Getting Your Self-Published Book into LibrariesGetting Your Self-Published Book into Libraries

You must have a thorough understanding of how to get your book into libraries before you make decisions that might impact your ability to do this. So well before you hit the ‘publish’ button read this excellent article by Jane Friedman – How to Get Your Book Distributed: What Self-Published Authors Need to Know.  Further your education with a more detailed look at e-book distribution to libraries with the Digital Publishing 101 article on library distribution.


The Coveted Book Table: How Those Books Get There

How does a book get plucked from the shelves of obscurity to lay flat in all its loveliness for the casual browser at a bookstore? Amy Collins on the Bookworks blog tell us all about this slightly insane process here.

Amazon Ads How To

Have you tried an Amazon ad yet? I haven’t, but I’m stockpiling information because I definitely need to give this a try to boost my sales. Luckily, many authors have come before us and written very nice tutorials about how this is done. Frances Caballo gives us the basics, including Amazon specifics like rules and word counts. And Deanna Cabinian gives a very thorough breakdown of her Amazon ad experience in promoting her young adult novel as a guest author on Jane Friedman’s blog. It’s very helpful to walk through Cabinian’s trial ads and the statistics for sales each generated. Now we have no excuses not to try this ourselves.

Social Media Changes You Need to UnderstandJust when you think you understand social media they change things around . . .

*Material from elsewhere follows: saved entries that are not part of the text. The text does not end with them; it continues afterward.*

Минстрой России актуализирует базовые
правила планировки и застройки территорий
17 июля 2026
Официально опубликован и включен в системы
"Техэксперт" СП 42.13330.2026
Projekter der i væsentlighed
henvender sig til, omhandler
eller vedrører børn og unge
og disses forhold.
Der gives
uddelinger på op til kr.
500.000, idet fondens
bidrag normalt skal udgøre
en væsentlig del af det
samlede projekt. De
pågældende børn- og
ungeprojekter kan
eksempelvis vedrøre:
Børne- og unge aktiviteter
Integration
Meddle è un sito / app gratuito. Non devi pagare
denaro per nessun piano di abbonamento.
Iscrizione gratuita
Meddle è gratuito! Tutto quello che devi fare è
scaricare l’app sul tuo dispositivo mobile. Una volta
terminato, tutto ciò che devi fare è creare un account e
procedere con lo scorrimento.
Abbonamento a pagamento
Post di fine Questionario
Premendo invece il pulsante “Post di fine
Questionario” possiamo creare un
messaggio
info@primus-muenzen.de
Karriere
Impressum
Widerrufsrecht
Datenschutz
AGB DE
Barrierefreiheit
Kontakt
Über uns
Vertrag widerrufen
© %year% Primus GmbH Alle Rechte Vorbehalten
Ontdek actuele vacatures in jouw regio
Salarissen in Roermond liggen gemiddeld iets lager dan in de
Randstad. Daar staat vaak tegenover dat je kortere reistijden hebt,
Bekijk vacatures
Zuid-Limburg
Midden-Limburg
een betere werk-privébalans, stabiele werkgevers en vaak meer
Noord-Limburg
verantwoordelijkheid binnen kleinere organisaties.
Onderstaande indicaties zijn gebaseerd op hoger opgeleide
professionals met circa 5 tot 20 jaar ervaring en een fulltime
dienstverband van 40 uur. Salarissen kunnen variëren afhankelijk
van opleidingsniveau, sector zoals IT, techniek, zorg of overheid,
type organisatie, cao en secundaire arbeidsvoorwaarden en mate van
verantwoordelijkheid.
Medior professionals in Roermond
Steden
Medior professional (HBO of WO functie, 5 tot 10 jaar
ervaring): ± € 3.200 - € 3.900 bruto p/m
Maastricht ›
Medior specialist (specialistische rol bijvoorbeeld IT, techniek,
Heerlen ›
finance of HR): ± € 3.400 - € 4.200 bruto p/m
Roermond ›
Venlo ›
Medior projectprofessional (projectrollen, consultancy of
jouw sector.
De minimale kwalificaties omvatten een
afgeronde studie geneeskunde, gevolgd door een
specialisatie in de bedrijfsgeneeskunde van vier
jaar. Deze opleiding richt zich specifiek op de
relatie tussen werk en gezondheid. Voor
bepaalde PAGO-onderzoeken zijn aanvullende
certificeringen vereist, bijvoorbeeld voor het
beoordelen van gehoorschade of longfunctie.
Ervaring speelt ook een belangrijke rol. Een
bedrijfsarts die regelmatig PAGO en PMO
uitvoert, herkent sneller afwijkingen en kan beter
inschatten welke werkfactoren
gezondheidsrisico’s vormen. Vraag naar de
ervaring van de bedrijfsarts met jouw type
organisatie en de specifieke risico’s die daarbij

One of my favorite bloggers (can’t you tell), Frances Caballo, has written a two-part series on changes that have been made to the most popular social media platforms. You probably have noticed some of these already and adapted to them without much thought. You can find these on the Social Media Just for Authors Blog under these headlines: Have You Seen These Changes on Facebook and Twitter? Part 1 and Have You Seen These Social Media Changes? Part 2

I hope that these articles helped you on your writing and publishing journey!